- _Document passage_:
———
Is there anyone here?

Tue, Dec 6 2011 12:29am GMT 1
bikerjob
bikerjob
222 Posts
I have a Thriller/General Fiction piece I would like others to critique. If anyone would like to get a critique in return I'd be more than happy to do so.

Let me know... ?
Tue, Dec 13 2011 06:54pm GMT 2
JAY
JAY
10 Posts
Hi Bikerjob, I've never critiqued a piece before but if you're game......I'll have a go!
Wed, Dec 14 2011 05:55pm GMT 3
bikerjob
bikerjob
222 Posts

Thanks Jay - here's Chapter 1


Chapter 1 – the homecoming

Aulay Mackay opened the door and stepped into a blend of stale beer, old men and fried eggs. The Stushie, a pub on Glasgow’s south-side, served all-day breakfast. In the gloom were two booths, one for Eddie Curren’s inner-circle the other for hangers-on.

“Hi, Uncle Eddie and you other wasters.”

Eddie’s disciples gave Aulay a nod or a smile.

“Here,” said Eddie patting the seat next to him. “You sit here, Aulay.”

“No’ today, Eddie. I’m off to the bookies. You fancy a bet put on?”

“I’m all right the-now. Put a tenner on Bloody Nose in the 3:15 at Ayr. She’s worth a sniff, son.”

Eddie Curren downed his whisky, pulled in his seventy-three year old frame and eased his way round the booth. He patted his pocket for the makings.

“Let’s light a fire, Aulay.”

Eddie signalled for another round of drinks before bursting into the daylight. It was nine o’clock in the morning. Both men rolled their own.
———
- _Dataset rows_:
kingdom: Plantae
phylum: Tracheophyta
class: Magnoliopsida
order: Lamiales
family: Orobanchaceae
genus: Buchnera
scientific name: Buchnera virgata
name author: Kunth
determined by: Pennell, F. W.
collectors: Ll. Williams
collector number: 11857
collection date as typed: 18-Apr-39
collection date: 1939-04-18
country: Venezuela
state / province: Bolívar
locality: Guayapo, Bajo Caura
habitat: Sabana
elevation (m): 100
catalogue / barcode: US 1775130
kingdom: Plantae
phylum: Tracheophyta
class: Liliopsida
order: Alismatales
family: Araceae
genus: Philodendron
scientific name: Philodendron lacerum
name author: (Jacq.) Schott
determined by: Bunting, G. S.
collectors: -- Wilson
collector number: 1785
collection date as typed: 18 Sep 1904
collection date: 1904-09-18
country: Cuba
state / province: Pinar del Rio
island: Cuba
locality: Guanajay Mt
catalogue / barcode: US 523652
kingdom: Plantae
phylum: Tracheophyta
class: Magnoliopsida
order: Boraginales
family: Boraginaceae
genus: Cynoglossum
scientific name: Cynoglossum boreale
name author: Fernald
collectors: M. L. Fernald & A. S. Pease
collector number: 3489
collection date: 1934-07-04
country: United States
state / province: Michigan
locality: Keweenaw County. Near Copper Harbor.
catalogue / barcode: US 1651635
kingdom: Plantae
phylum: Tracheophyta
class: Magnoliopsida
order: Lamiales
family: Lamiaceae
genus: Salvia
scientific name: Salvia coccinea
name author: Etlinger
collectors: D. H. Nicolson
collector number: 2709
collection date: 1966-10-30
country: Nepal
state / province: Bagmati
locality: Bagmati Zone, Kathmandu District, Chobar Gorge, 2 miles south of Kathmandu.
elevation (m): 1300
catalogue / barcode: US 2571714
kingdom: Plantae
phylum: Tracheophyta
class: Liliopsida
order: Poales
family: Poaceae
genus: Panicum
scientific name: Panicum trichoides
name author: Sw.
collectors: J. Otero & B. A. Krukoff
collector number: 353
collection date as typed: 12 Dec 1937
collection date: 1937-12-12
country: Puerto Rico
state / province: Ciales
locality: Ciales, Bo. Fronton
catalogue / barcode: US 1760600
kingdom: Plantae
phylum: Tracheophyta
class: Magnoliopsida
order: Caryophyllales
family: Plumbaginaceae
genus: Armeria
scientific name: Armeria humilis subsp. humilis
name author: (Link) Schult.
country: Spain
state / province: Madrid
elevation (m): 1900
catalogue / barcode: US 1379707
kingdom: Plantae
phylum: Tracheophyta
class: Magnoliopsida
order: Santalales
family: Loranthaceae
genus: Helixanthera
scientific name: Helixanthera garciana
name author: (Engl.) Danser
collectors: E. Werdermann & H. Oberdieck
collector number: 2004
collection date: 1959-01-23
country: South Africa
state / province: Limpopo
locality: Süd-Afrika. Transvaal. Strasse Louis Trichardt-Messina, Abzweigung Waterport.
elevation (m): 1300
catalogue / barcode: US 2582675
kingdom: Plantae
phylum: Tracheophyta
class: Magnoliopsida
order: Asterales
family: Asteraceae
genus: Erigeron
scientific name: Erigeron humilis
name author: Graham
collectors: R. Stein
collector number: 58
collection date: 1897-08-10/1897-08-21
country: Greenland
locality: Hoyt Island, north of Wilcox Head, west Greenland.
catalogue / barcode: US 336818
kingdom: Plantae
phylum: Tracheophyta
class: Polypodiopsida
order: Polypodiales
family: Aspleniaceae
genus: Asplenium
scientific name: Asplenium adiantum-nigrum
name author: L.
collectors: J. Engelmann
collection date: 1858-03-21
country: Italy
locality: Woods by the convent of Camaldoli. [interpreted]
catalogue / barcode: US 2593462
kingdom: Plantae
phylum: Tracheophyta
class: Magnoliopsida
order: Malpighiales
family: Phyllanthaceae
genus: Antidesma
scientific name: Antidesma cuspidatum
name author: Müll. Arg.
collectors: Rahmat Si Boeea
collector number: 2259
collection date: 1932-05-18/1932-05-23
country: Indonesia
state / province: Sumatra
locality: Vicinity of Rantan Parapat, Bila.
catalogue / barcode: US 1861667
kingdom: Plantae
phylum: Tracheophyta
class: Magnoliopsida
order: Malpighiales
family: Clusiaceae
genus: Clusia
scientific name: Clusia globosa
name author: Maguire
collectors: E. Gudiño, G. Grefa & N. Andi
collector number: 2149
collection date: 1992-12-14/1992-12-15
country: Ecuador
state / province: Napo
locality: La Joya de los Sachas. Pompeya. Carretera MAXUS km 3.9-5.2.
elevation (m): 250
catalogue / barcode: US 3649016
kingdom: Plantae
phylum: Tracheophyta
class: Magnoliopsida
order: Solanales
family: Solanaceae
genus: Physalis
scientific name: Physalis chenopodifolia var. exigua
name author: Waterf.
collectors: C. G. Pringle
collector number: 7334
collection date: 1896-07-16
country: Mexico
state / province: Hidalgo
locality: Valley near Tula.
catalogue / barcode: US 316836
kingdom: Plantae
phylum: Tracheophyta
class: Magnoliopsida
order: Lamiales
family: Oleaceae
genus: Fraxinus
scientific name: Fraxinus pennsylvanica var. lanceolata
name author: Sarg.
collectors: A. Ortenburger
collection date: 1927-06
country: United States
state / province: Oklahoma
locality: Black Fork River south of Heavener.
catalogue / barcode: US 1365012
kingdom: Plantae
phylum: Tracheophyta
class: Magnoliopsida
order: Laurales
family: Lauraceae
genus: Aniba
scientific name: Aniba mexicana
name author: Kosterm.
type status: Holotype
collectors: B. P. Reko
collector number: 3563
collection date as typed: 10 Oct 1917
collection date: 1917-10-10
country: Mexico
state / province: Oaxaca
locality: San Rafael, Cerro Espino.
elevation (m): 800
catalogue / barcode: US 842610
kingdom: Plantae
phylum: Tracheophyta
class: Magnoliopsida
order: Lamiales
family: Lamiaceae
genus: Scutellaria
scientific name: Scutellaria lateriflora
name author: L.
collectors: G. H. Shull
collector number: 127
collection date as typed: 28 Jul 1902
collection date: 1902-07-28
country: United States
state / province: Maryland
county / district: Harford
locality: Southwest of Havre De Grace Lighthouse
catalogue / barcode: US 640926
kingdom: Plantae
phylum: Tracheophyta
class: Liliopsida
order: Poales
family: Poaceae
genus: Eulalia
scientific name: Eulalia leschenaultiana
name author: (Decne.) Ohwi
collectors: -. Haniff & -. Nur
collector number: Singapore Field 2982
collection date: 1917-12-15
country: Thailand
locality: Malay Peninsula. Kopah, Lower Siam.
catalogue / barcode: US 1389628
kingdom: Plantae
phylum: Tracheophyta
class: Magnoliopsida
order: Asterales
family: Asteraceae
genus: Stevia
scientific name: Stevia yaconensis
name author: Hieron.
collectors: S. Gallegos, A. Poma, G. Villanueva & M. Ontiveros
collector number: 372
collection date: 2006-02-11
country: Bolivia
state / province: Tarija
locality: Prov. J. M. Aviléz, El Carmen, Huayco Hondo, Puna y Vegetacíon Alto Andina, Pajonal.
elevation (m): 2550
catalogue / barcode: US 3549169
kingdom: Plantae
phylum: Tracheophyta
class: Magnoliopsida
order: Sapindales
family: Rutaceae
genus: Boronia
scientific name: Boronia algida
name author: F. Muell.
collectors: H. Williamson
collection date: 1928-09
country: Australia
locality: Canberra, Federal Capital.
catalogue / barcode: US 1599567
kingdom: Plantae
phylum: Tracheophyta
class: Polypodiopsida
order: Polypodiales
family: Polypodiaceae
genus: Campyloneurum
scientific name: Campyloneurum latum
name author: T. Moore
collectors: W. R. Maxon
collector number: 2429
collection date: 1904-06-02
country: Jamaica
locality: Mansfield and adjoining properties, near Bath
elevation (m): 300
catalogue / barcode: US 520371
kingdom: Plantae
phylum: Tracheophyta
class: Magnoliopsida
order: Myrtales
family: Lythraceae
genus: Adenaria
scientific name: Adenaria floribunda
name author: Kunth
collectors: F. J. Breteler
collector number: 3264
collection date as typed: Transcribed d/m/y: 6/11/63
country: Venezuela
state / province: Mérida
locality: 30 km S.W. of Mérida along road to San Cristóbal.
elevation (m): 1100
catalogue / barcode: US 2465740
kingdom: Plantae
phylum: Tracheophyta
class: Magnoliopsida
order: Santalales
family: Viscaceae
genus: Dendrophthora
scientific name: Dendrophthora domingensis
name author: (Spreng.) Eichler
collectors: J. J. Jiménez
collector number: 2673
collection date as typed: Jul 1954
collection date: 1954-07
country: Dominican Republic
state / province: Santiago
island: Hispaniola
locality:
———
- _Goals_:
**a)** Answer these questions about the forum thread:
(i) What did bikerjob offer anyone who agreed to critique the piece?
(ii) How old is Eddie Curren in the chapter?
(iii) What time was it when Eddie went out into the daylight?
**b)** Continue the story chapter in the forum thread, starting right after its final sentence.

- _Results of the exercise_:
**a)**
(i) A critique of their own work in return.
(ii) Seventy-three.
(iii) Nine o'clock in the morning.

**b)**
The Stushie sat alone, her neighbours bulldozed to make way for the M74 as it sliced through Polmadie on its way to merge with the M8 in the city centre. The pub’s survival was down to an architectural quirk above the false ceiling; it gave The Stushie a Grade-A listing and the new motorway had to move sideways. The surrounding tenement streets, Aulay’s streets, were gone, replaced by concrete and tarmac which let the wind blow.

“How you finding being back then?” Eddie asked as they huddled together to light up.

“No’ bad. Everything’s the same but different, you know?”

“No, son. Last time I was abroad... was for your Uncle Harry’s wedding... in Edinburgh.”

Aulay had joined the army on his eighteenth birthday. Seven years on he was now a civilian yet still taking orders. He didn’t like it but the Spooks had him by the short and curlies.

Looking across at the new motorway they watched the nameless commuters. Sometimes the cars moved.

Eddie took a long draw. “You getting anywhere with what I asked?”

“If Kenny Finlayson’s making any moves, I’ve no’ seen them.”

“I don’t trust the bastard, Aulay. He’s been sniffing around too long and she’s still young yet, doesn’t understand these things. I can’t let her-”

One of Eddie’s cronies sauntered along pulling his fags out. Eddie raised an eyebrow and the man turned into The Stushie with a, “See youz inside, eh?”

“I can’t let her do this,” Eddie went on. “She’d never live it down.”

Aulay thought [ I’d ] should replace the [ She’d ] in that last statement. Eddie was pasting woodchip over his own cracks.

“When I hear something, Eddie, I’ll let you know.”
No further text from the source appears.